It’s true that, much as Russian officials claim they merely want to help the world fight ISIS, their main motive is to shore up the regime of their ally, Syrian President Bashar al-Assad. However, those two goals are not mutually exclusive: Moscow does have an interest in crushing radical Islamist groups that might spread to the heavily Muslim regions of southern Russia. Either way, the uptick in military supplies to Syria (on top of the billions of dollars in arms sales and aid over many years) marks not an expansion of Russia’s influence in the Middle East but rather a last-ditch effort to preserve its one last bastion—an extremely shaky bastion, at that.
In the past decade, Russia has lost erstwhile footholds in Libya and Iraq, failed in its attempt to regain Egypt as an ally after the fall of Hosni Mubarak, and would have lost Syria as well except for its supply of arms and advisers to Assad—whom it still may lose, despite its desperate measures.

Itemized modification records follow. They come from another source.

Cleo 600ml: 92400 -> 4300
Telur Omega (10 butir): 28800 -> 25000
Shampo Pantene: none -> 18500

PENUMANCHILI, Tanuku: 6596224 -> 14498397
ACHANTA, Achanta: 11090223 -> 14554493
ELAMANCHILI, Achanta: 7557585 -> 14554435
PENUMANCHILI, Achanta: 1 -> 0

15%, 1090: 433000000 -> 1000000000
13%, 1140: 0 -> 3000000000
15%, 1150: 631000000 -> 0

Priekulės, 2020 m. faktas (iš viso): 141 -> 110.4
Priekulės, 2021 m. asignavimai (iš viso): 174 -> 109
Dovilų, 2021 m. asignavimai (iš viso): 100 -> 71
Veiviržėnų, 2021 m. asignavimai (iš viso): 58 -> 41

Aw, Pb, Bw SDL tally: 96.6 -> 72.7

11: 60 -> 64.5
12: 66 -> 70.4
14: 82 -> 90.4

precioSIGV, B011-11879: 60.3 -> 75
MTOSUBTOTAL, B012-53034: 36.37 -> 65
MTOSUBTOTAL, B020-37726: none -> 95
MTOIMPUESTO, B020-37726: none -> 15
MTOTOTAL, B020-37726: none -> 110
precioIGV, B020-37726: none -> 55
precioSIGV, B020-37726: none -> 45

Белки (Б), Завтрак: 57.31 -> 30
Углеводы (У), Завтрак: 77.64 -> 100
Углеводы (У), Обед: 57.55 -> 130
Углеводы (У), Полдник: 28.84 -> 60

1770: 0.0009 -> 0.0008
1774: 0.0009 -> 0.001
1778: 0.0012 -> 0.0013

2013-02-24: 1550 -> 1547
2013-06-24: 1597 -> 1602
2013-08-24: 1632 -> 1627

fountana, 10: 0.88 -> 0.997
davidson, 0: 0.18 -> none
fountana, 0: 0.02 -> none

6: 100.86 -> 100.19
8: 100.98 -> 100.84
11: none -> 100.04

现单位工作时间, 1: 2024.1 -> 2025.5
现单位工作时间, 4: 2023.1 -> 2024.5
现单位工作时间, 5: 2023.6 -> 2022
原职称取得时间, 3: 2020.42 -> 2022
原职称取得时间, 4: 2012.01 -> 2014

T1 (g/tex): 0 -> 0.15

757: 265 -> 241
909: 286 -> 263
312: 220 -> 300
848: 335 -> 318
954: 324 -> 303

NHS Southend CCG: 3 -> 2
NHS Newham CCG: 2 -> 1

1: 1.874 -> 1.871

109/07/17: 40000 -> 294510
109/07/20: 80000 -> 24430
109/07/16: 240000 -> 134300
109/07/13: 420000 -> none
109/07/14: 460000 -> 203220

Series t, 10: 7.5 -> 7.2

The portrayal of Vladimir Putin as a grand chess master, shrewdly rebuilding the Russian empire through strength and wiles, is laughable. Syria is just one of two countries outside the former Soviet Union where Russia has a military base (the other being Vietnam, and its naval facility there, at Cam Ranh Bay, has shrunk considerably). His annexation of Crimea has proved a financial drain.